Required work: Please return each of the entries that follow, unchanged in every word.

= = =

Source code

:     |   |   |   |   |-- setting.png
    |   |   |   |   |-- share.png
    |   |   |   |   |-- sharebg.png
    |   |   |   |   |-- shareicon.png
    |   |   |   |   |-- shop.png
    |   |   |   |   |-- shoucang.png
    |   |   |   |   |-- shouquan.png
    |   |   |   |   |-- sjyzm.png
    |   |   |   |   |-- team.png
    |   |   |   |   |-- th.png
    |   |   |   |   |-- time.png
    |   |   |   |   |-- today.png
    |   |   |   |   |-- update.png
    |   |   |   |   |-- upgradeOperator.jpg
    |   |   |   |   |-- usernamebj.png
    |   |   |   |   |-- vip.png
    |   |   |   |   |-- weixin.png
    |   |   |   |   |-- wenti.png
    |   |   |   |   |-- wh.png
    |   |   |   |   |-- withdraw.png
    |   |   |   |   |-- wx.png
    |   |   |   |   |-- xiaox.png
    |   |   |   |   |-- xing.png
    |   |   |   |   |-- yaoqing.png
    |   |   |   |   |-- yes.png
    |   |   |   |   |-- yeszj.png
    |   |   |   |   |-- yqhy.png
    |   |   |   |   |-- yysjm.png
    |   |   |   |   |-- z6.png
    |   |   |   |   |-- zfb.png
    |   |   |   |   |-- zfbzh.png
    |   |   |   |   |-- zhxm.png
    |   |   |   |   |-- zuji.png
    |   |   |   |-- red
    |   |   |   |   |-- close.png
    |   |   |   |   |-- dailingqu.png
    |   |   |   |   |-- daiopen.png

= = =

Answer:
Source code

:     |   |   |   |   |-- setting.png
    |   |   |   |   |-- share.png
    |   |   |   |   |-- sharebg.png
    |   |   |   |   |-- shareicon.png
    |   |   |   |   |-- shop.png
    |   |   |   |   |-- shoucang.png
    |   |   |   |   |-- shouquan.png
    |   |   |   |   |-- sjyzm.png
    |   |   |   |   |-- team.png
    |   |   |   |   |-- th.png
    |   |   |   |   |-- time.png
    |   |   |   |   |-- today.png
    |   |   |   |   |-- update.png
    |   |   |   |   |-- upgradeOperator.jpg
    |   |   |   |   |-- usernamebj.png
    |   |   |   |   |-- vip.png
    |   |   |   |   |-- weixin.png
    |   |   |   |   |-- wenti.png
    |   |   |   |   |-- wh.png
    |   |   |   |   |-- withdraw.png
    |   |   |   |   |-- wx.png
    |   |   |   |   |-- xiaox.png
    |   |   |   |   |-- xing.png
    |   |   |   |   |-- yaoqing.png
    |   |   |   |   |-- yes.png
    |   |   |   |   |-- yeszj.png
    |   |   |   |   |-- yqhy.png
    |   |   |   |   |-- yysjm.png
    |   |   |   |   |-- z6.png
    |   |   |   |   |-- zfb.png
    |   |   |   |   |-- zfbzh.png
    |   |   |   |   |-- zhxm.png
    |   |   |   |   |-- zuji.png
    |   |   |   |-- red
    |   |   |   |   |-- close.png
    |   |   |   |   |-- dailingqu.png
    |   |   |   |   |-- daiopen.png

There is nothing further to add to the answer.